The orginal version of the Ikea catalogue and the censored version circulated in Saudi Arabia.
Ikea, the global furniture company, has apologised for deleting images of women from the version of its catalogue circulating in Saudi Arabia. The issue was highlighted on Monday by the free newspaper, Metro,
which compared the Swedish and Saudi versions of the catalogue and
showed that women had been airbrushed out of otherwise identical
pictures showcasing the company's products. Ikea's Saudi catalogue, which is also available online, looks the same as other editions of the publication, except for the absence of women. One
picture shows a family apparently getting ready for bed, with a young
boy brushing his teeth in the bathroom. However, a pyjama-clad woman
standing next to the boy is missing from the Saudi version. Another
picture of five women dining has been removed in the Saudi edition.

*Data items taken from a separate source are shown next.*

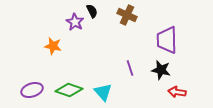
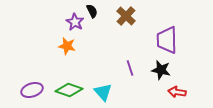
brown cross: moved 1 px left, 1 px down; rotated 18 degrees clockwise
orange star: moved 14 px right
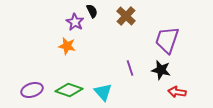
purple trapezoid: rotated 20 degrees clockwise
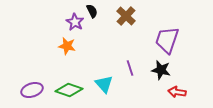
cyan triangle: moved 1 px right, 8 px up
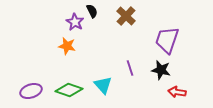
cyan triangle: moved 1 px left, 1 px down
purple ellipse: moved 1 px left, 1 px down
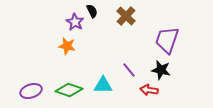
purple line: moved 1 px left, 2 px down; rotated 21 degrees counterclockwise
cyan triangle: rotated 48 degrees counterclockwise
red arrow: moved 28 px left, 2 px up
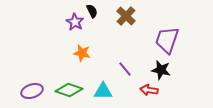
orange star: moved 15 px right, 7 px down
purple line: moved 4 px left, 1 px up
cyan triangle: moved 6 px down
purple ellipse: moved 1 px right
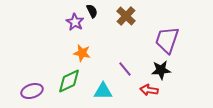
black star: rotated 18 degrees counterclockwise
green diamond: moved 9 px up; rotated 44 degrees counterclockwise
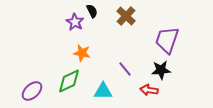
purple ellipse: rotated 25 degrees counterclockwise
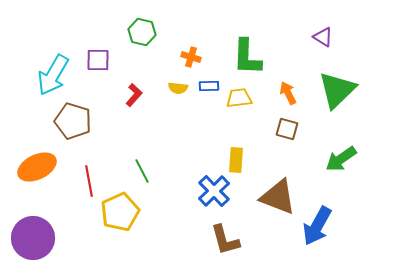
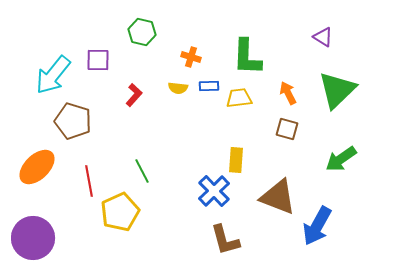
cyan arrow: rotated 9 degrees clockwise
orange ellipse: rotated 18 degrees counterclockwise
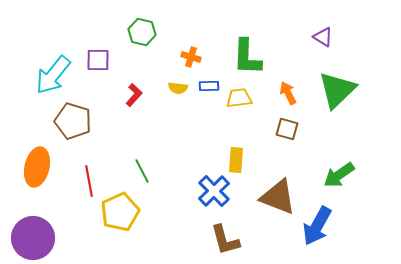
green arrow: moved 2 px left, 16 px down
orange ellipse: rotated 33 degrees counterclockwise
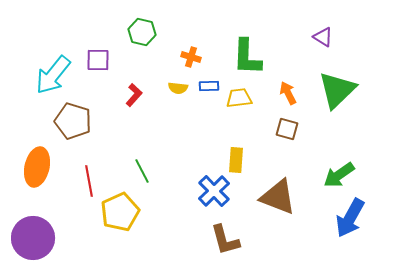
blue arrow: moved 33 px right, 8 px up
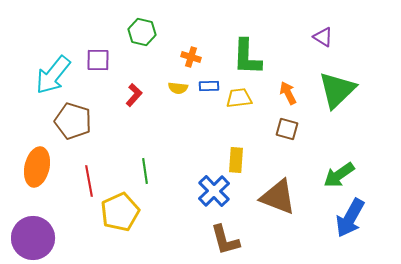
green line: moved 3 px right; rotated 20 degrees clockwise
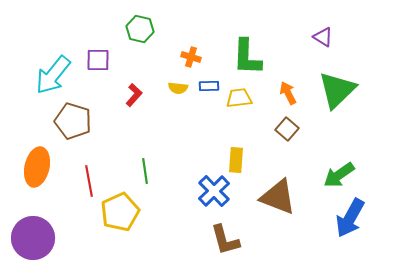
green hexagon: moved 2 px left, 3 px up
brown square: rotated 25 degrees clockwise
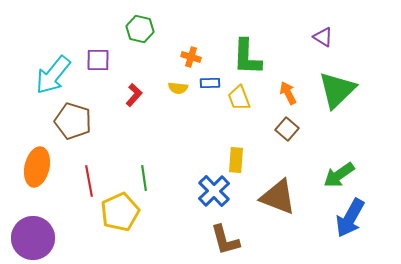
blue rectangle: moved 1 px right, 3 px up
yellow trapezoid: rotated 104 degrees counterclockwise
green line: moved 1 px left, 7 px down
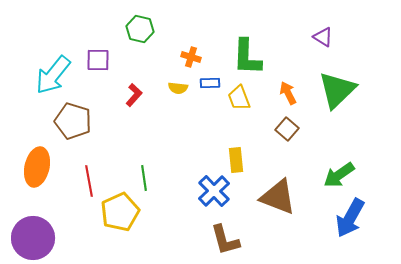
yellow rectangle: rotated 10 degrees counterclockwise
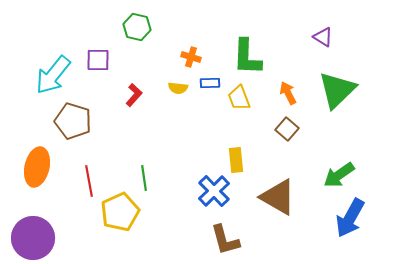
green hexagon: moved 3 px left, 2 px up
brown triangle: rotated 9 degrees clockwise
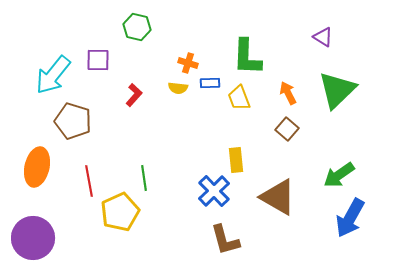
orange cross: moved 3 px left, 6 px down
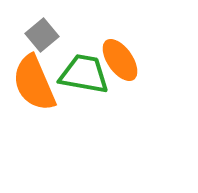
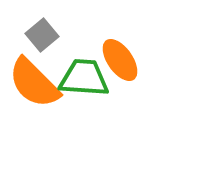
green trapezoid: moved 4 px down; rotated 6 degrees counterclockwise
orange semicircle: rotated 22 degrees counterclockwise
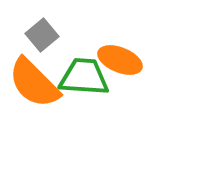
orange ellipse: rotated 33 degrees counterclockwise
green trapezoid: moved 1 px up
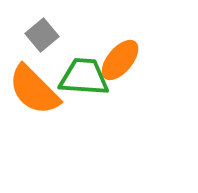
orange ellipse: rotated 72 degrees counterclockwise
orange semicircle: moved 7 px down
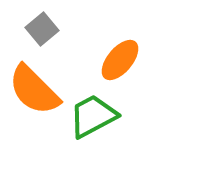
gray square: moved 6 px up
green trapezoid: moved 9 px right, 39 px down; rotated 32 degrees counterclockwise
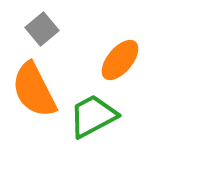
orange semicircle: rotated 18 degrees clockwise
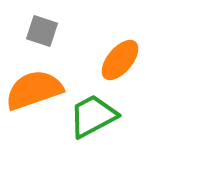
gray square: moved 2 px down; rotated 32 degrees counterclockwise
orange semicircle: rotated 98 degrees clockwise
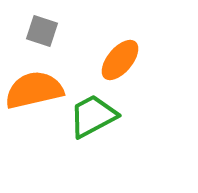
orange semicircle: rotated 6 degrees clockwise
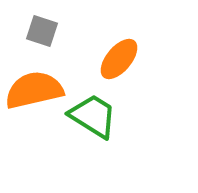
orange ellipse: moved 1 px left, 1 px up
green trapezoid: rotated 60 degrees clockwise
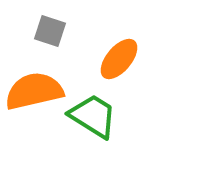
gray square: moved 8 px right
orange semicircle: moved 1 px down
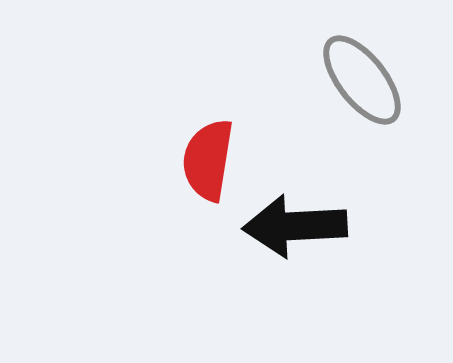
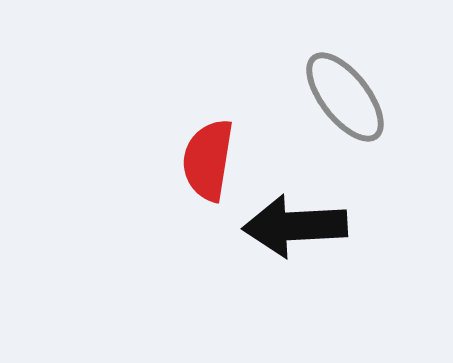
gray ellipse: moved 17 px left, 17 px down
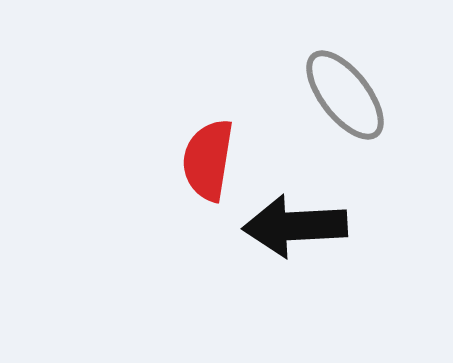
gray ellipse: moved 2 px up
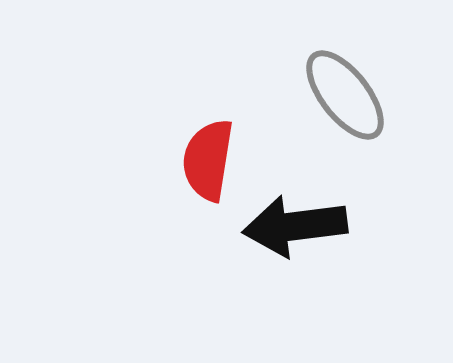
black arrow: rotated 4 degrees counterclockwise
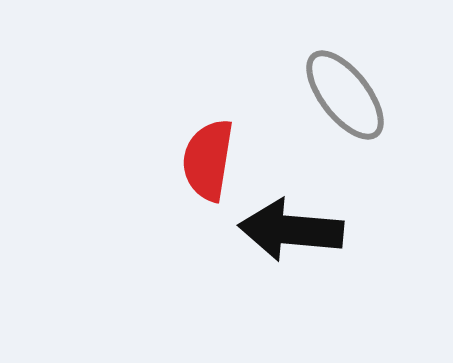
black arrow: moved 4 px left, 4 px down; rotated 12 degrees clockwise
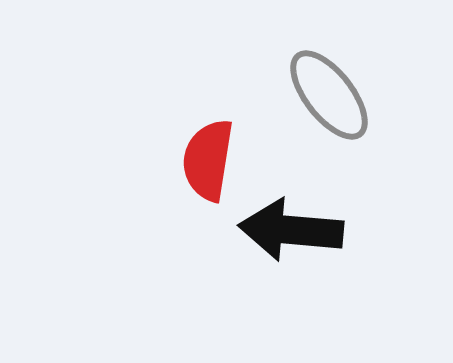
gray ellipse: moved 16 px left
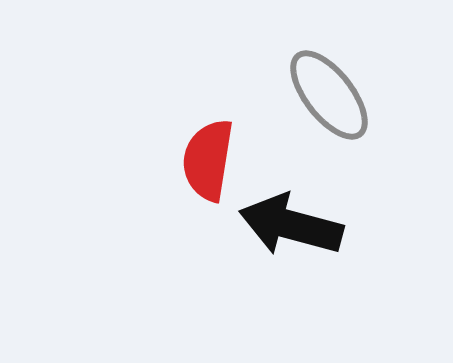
black arrow: moved 5 px up; rotated 10 degrees clockwise
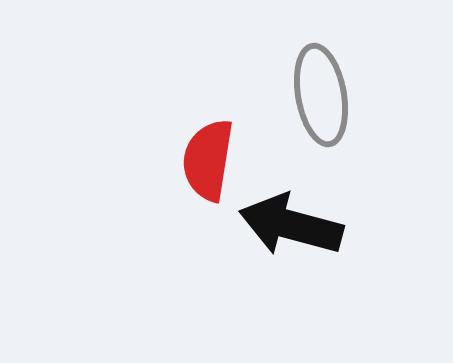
gray ellipse: moved 8 px left; rotated 28 degrees clockwise
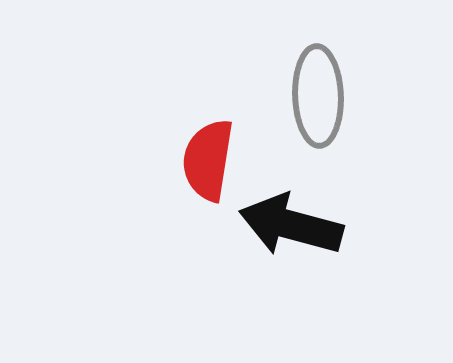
gray ellipse: moved 3 px left, 1 px down; rotated 8 degrees clockwise
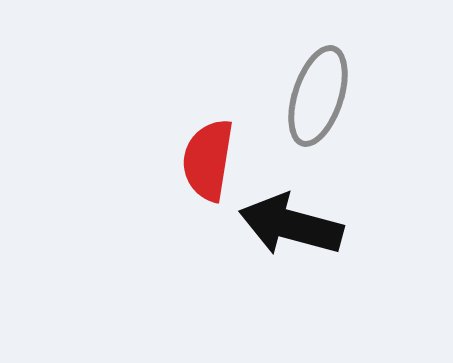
gray ellipse: rotated 20 degrees clockwise
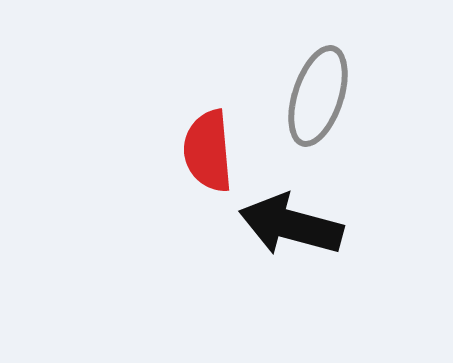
red semicircle: moved 9 px up; rotated 14 degrees counterclockwise
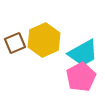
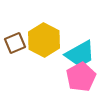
yellow hexagon: rotated 8 degrees counterclockwise
cyan trapezoid: moved 3 px left, 1 px down
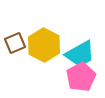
yellow hexagon: moved 5 px down
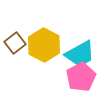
brown square: rotated 15 degrees counterclockwise
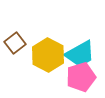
yellow hexagon: moved 4 px right, 10 px down
pink pentagon: rotated 12 degrees clockwise
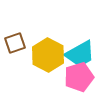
brown square: rotated 20 degrees clockwise
pink pentagon: moved 2 px left
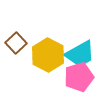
brown square: moved 1 px right; rotated 25 degrees counterclockwise
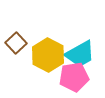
pink pentagon: moved 5 px left; rotated 8 degrees clockwise
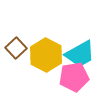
brown square: moved 5 px down
yellow hexagon: moved 2 px left
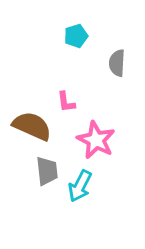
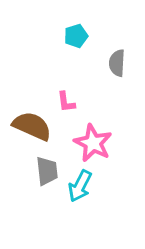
pink star: moved 3 px left, 3 px down
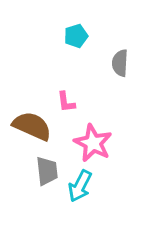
gray semicircle: moved 3 px right
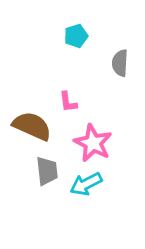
pink L-shape: moved 2 px right
cyan arrow: moved 6 px right, 2 px up; rotated 36 degrees clockwise
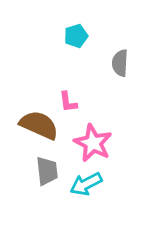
brown semicircle: moved 7 px right, 1 px up
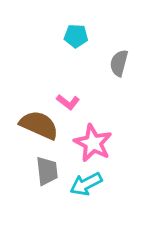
cyan pentagon: rotated 20 degrees clockwise
gray semicircle: moved 1 px left; rotated 12 degrees clockwise
pink L-shape: rotated 45 degrees counterclockwise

Ikea
released a statement expressing regret over the issue, saying: "We
should have reacted and realised that excluding women from the Saudi
Arabian version of the catalogue is in conflict with the Ikea Group
values." Women appear only infrequently in Saudi advertising,
mostly on Saudi-owned television channels that show women in long
dresses, with scarves covering their hair and long sleeves. In imported
magazines, censors black out many parts of a woman's body including
arms, legs and chest. When Starbucks opened its coffee shops in Saudi Arabia, it removed the long-haired woman from its logo, keeping only her crown. Sweden's
equality minister, Nyamko Sabuni, said Ikea was a private company that
made its own decisions, but added that it also projected an image of
Sweden around the world. "For Ikea to remove an important part of
Sweden's image and an important part of its values in a country that
more than any other needs to know about Ikea's principles and values,
that's completely wrong," Sabuni told the Associated Press. Ikea
Group, one of the many branches in the company's complicated corporate
structure, said it had produced the catalogue for a Saudi franchisee
outside the group. "We are now reviewing our routines to safeguard
a correct content presentation from a values point-of-view in the
different versions of the Ikea catalogue worldwide," it said.